*Text under study*
Essentially, the Coke/Costco rift is a function of the recession. Strapped shoppers are pushing retailers to lower prices, while product makers like Coca-Cola are straining to maintain margins. What gives this particular fight some additional fizz is that it is being waged by an upstart retailer against one of the world's most heavyweight brands. And judging from the signs on Costco's shelves and site, they don't believe they are fighting above their weight class.

"Costco is committed to carrying name brand merchandise at the best possible prices. At this time, Coca-Cola has not provided Costco with competitive pricing, so that we may pass along the value our members deserve," said a message on the company's Web site, labeled "Price Alert!"

We here at the Five Dumbest Lab just hope both sides settle this silly beverage battle as quickly and amicably as possible. So when times get better they can go back to their normal practice of overcharging consumers for syrup, sugar and seltzer.

 

Dumb-o-meter score: 75 -- Our favorite soda? Dr. Brown's Cel-Ray Tonic! Can't beat that celery flavor.






4. Genentech Speaks Washington's Language

The nation's hardworking public servants in Congress are really speaking Genentech's language.

We aren't kidding you. They literally are.

According to the New York Times, lobbyists working for the biotech company, now a part of Swiss drugmaker Roche Holding, penned statements for more than a dozen representatives during debate over the health care bill earlier this year. The statements ultimately ended up in the House's official record.

The Times estimates that 42 House members picked up some of Genentech's talking points, including 22 Republicans and 20 Democrats. So at least the company was bipartisan in its ghostwriting.

*Provided records*
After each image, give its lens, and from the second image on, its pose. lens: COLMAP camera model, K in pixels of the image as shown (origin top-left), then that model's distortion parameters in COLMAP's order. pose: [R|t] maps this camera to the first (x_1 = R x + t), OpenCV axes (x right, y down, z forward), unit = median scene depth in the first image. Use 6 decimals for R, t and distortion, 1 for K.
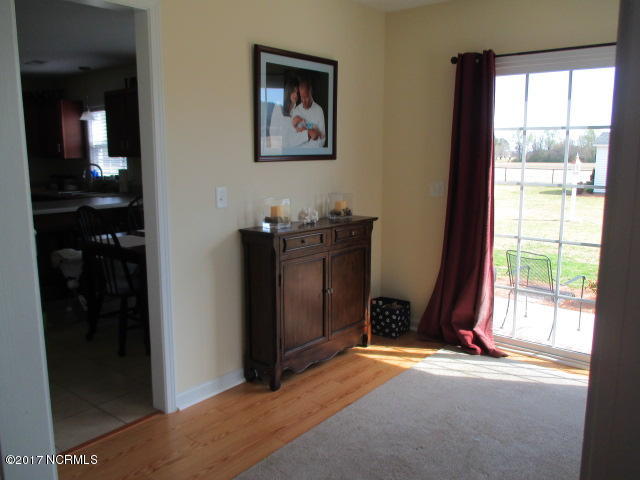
lens RADIAL K [[537.5, 0, 314.8], [0, 537.5, 233.3], [0, 0, 1]] dist [-0.035782, 0.002262]
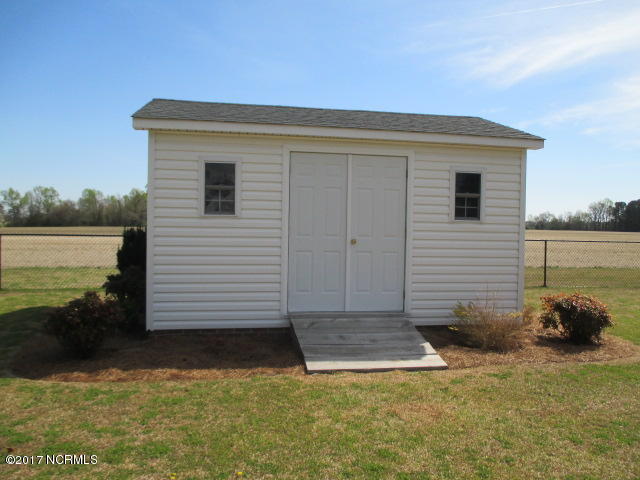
lens RADIAL K [[537.5, 0, 321.9], [0, 537.5, 240.4], [0, 0, 1]] dist [-0.035782, 0.002262]
pose [[0.633436, -0.025355, 0.773380, 0.320534], [0.107841, 0.992602, -0.055785, -0.091985], [-0.766244, 0.118738, 0.631484, 0.760178]]
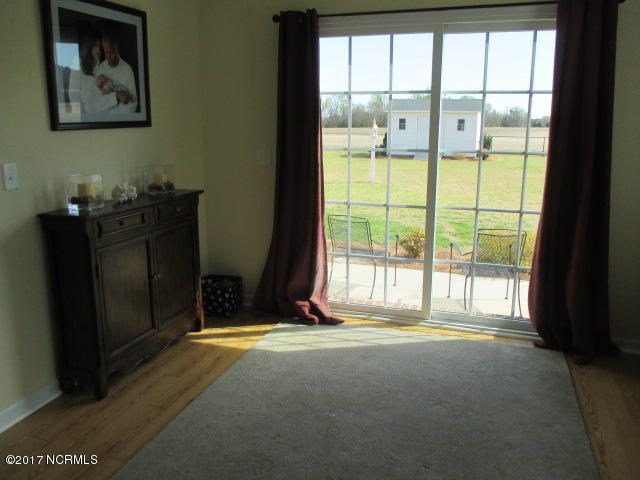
lens RADIAL K [[537.5, 0, 320.2], [0, 537.5, 229.3], [0, 0, 1]] dist [-0.035782, 0.002262]
pose [[0.931707, -0.075172, 0.355346, -0.028322], [0.056033, 0.996384, 0.063866, -0.011071], [-0.358862, -0.039593, 0.932550, 0.084764]]
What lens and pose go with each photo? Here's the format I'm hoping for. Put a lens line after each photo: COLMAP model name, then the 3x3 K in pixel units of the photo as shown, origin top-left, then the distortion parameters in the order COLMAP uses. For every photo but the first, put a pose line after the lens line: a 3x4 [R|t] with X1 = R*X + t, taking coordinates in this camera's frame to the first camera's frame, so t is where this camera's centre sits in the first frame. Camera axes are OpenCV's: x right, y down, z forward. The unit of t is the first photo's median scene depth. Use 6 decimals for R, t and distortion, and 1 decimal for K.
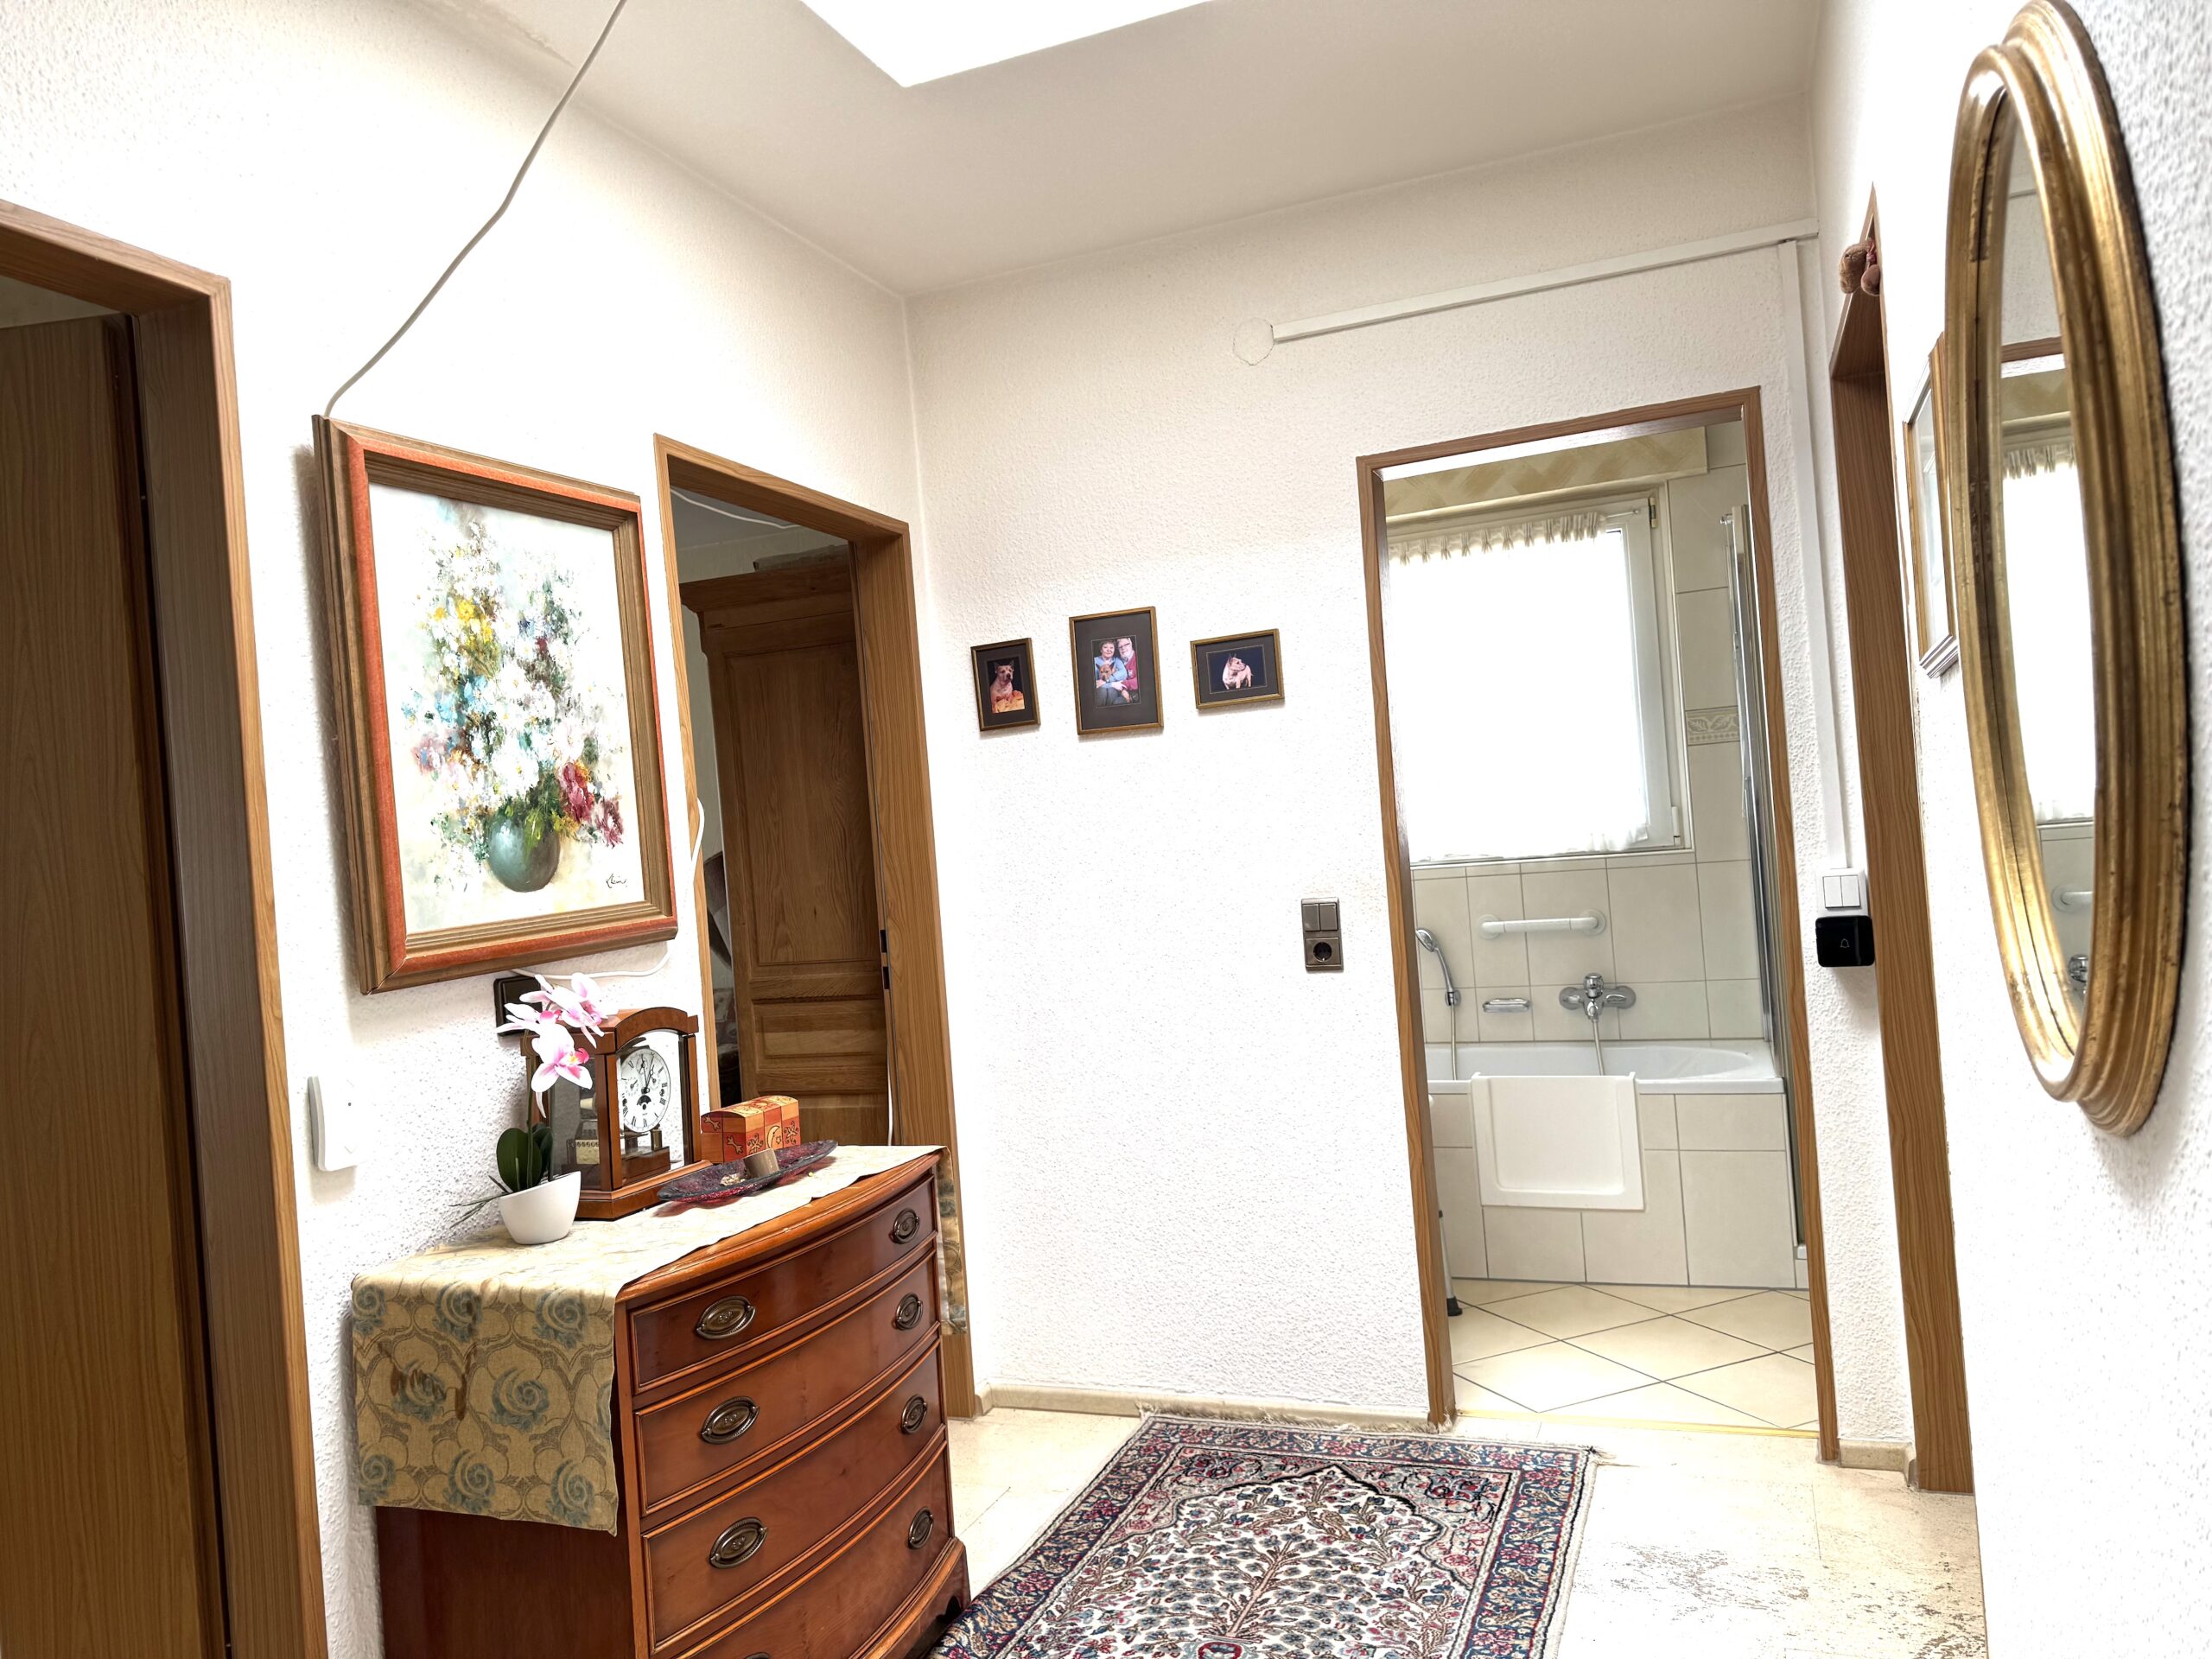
lens RADIAL K [[1575.2, 0, 1089.4], [0, 1575.2, 830.6], [0, 0, 1]] dist [0.035402, -0.006589]
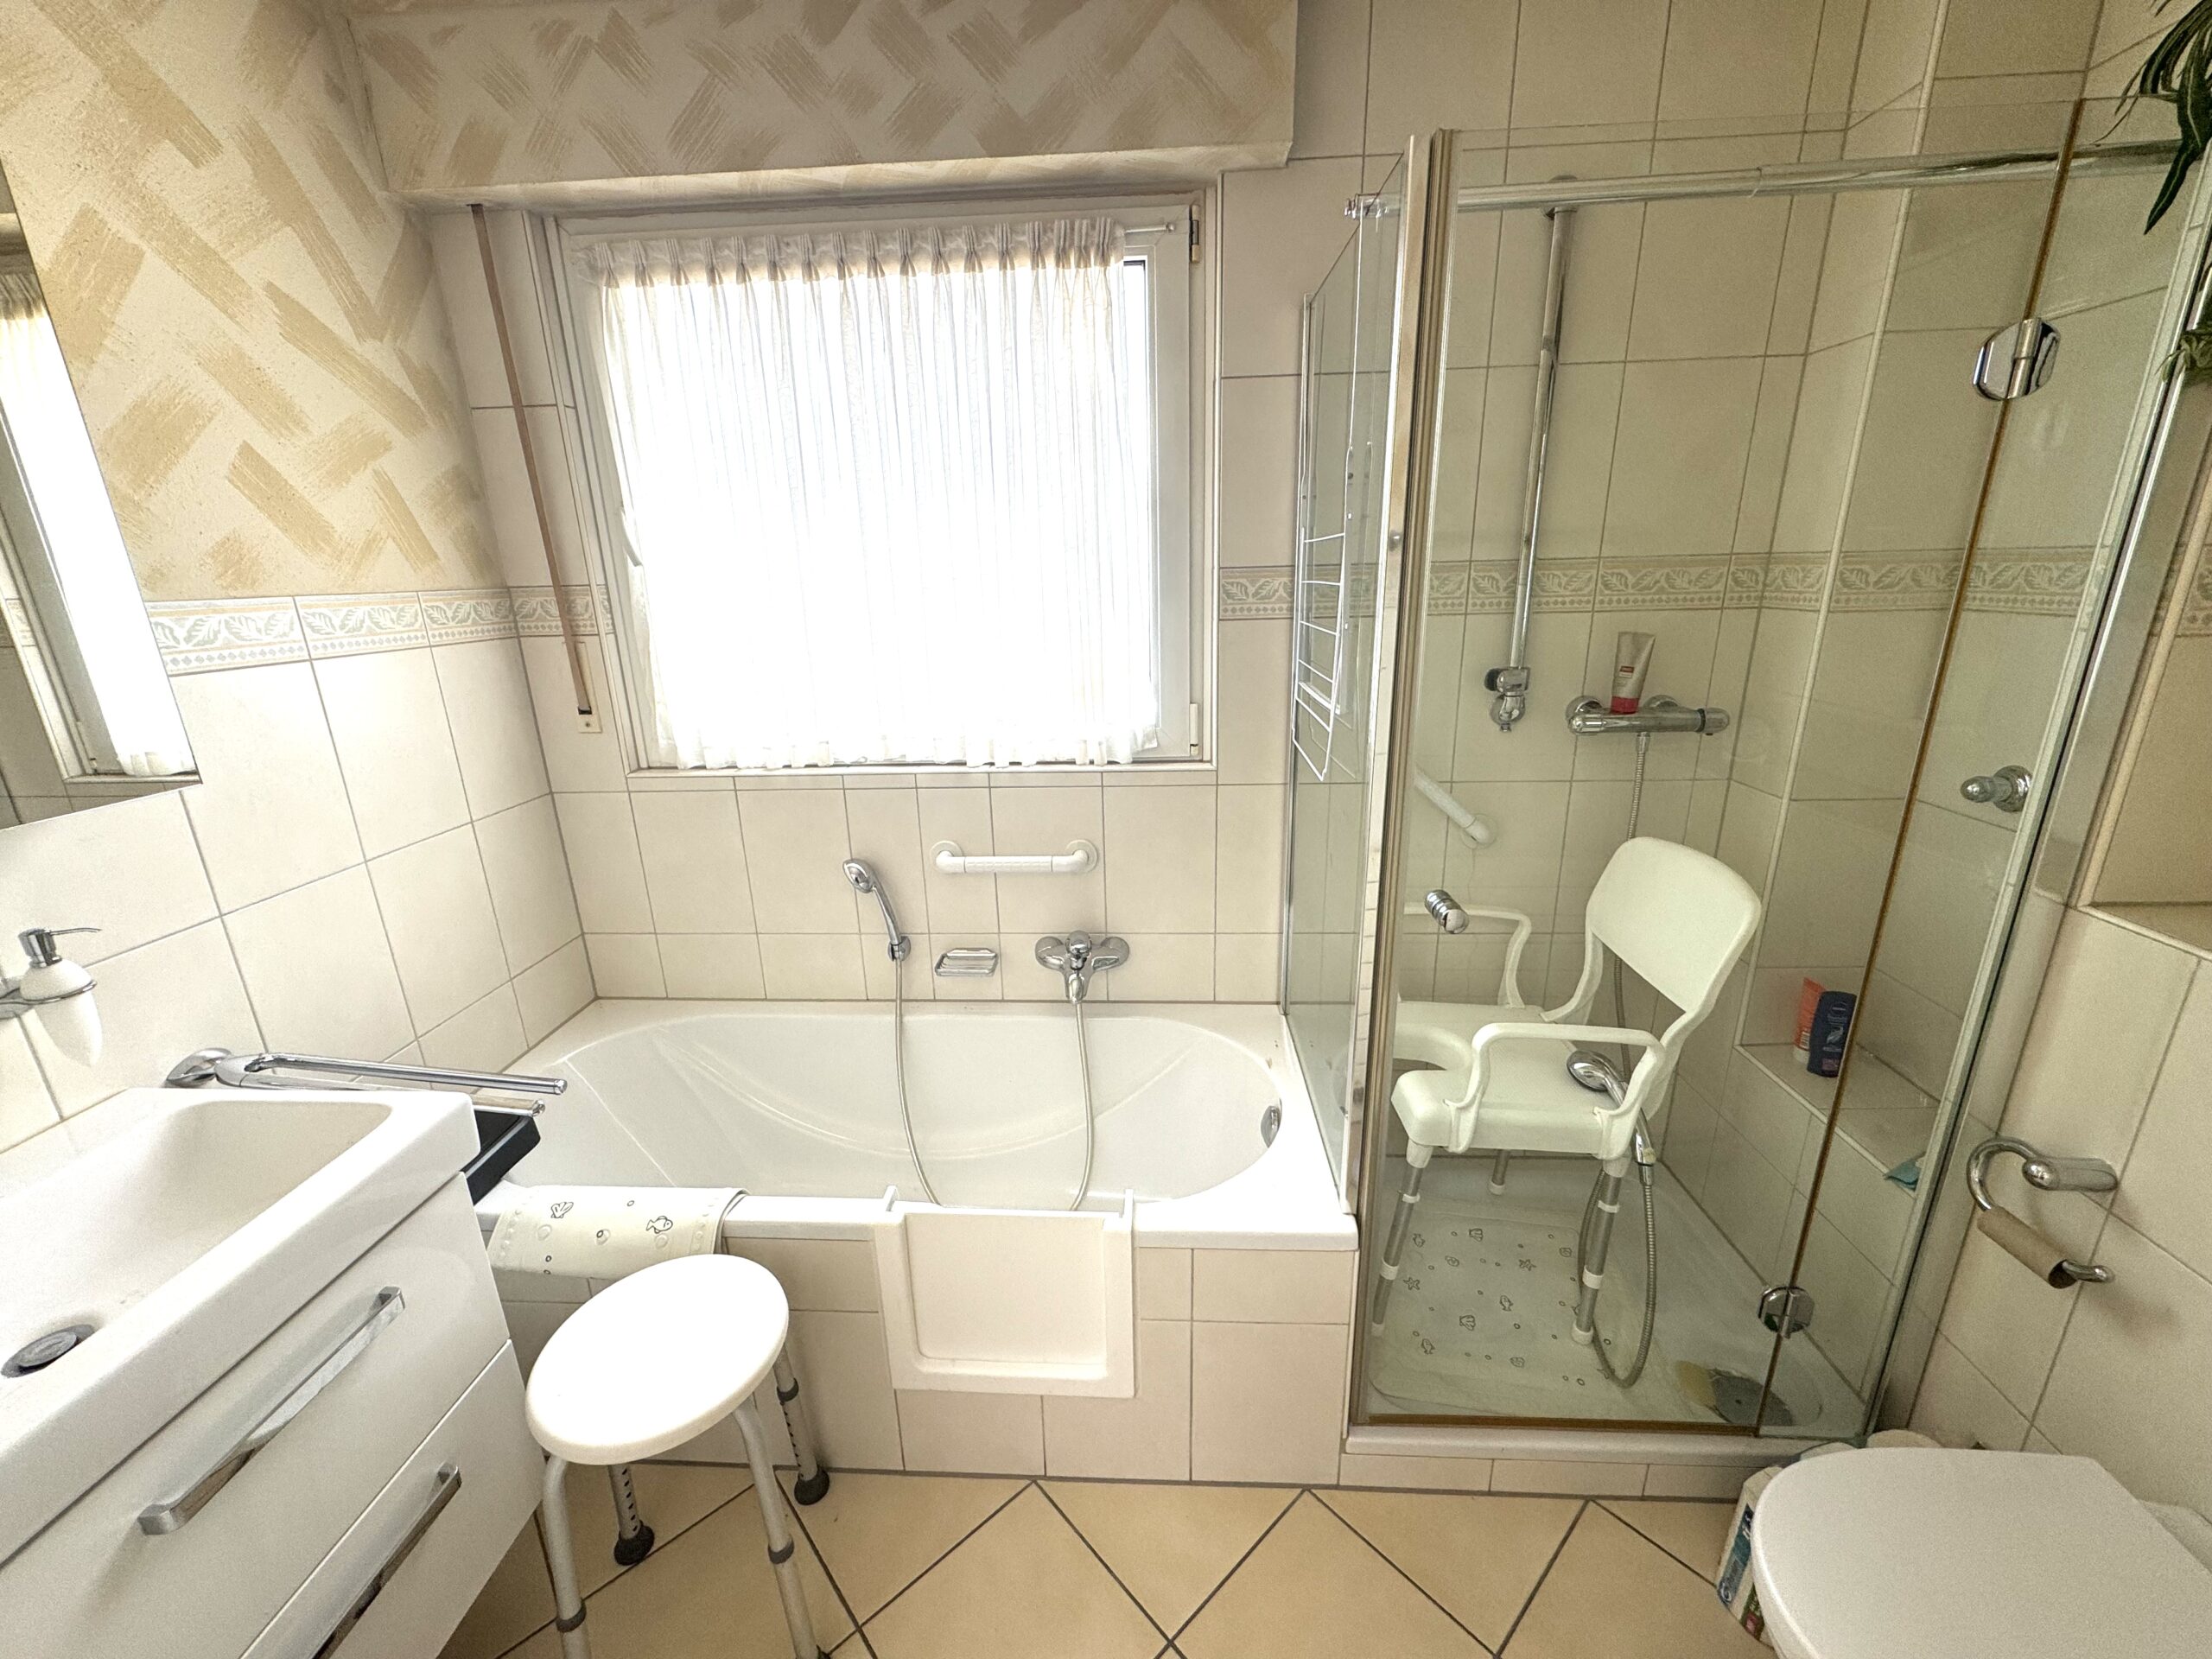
lens RADIAL K [[886.3, 0, 1110.5], [0, 886.3, 846.1], [0, 0, 1]] dist [0.003037, 0.000064]
pose [[0.945379, -0.046877, 0.322586, 0.197575], [-0.046086, 0.960445, 0.274629, -0.061897], [-0.322699, -0.274495, 0.905824, 0.621279]]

*Required action*
Echo the entire text about Coca-Cola, Costco and Genentech word for word. The entries have no connection to the text about Coca-Cola, Costco and Genentech.

*Answer to the problem*
Essentially, the Coke/Costco rift is a function of the recession. Strapped shoppers are pushing retailers to lower prices, while product makers like Coca-Cola are straining to maintain margins. What gives this particular fight some additional fizz is that it is being waged by an upstart retailer against one of the world's most heavyweight brands. And judging from the signs on Costco's shelves and site, they don't believe they are fighting above their weight class.

"Costco is committed to carrying name brand merchandise at the best possible prices. At this time, Coca-Cola has not provided Costco with competitive pricing, so that we may pass along the value our members deserve," said a message on the company's Web site, labeled "Price Alert!"

We here at the Five Dumbest Lab just hope both sides settle this silly beverage battle as quickly and amicably as possible. So when times get better they can go back to their normal practice of overcharging consumers for syrup, sugar and seltzer.

 

Dumb-o-meter score: 75 -- Our favorite soda? Dr. Brown's Cel-Ray Tonic! Can't beat that celery flavor.






4. Genentech Speaks Washington's Language

The nation's hardworking public servants in Congress are really speaking Genentech's language.

We aren't kidding you. They literally are.

According to the New York Times, lobbyists working for the biotech company, now a part of Swiss drugmaker Roche Holding, penned statements for more than a dozen representatives during debate over the health care bill earlier this year. The statements ultimately ended up in the House's official record.

The Times estimates that 42 House members picked up some of Genentech's talking points, including 22 Republicans and 20 Democrats. So at least the company was bipartisan in its ghostwriting.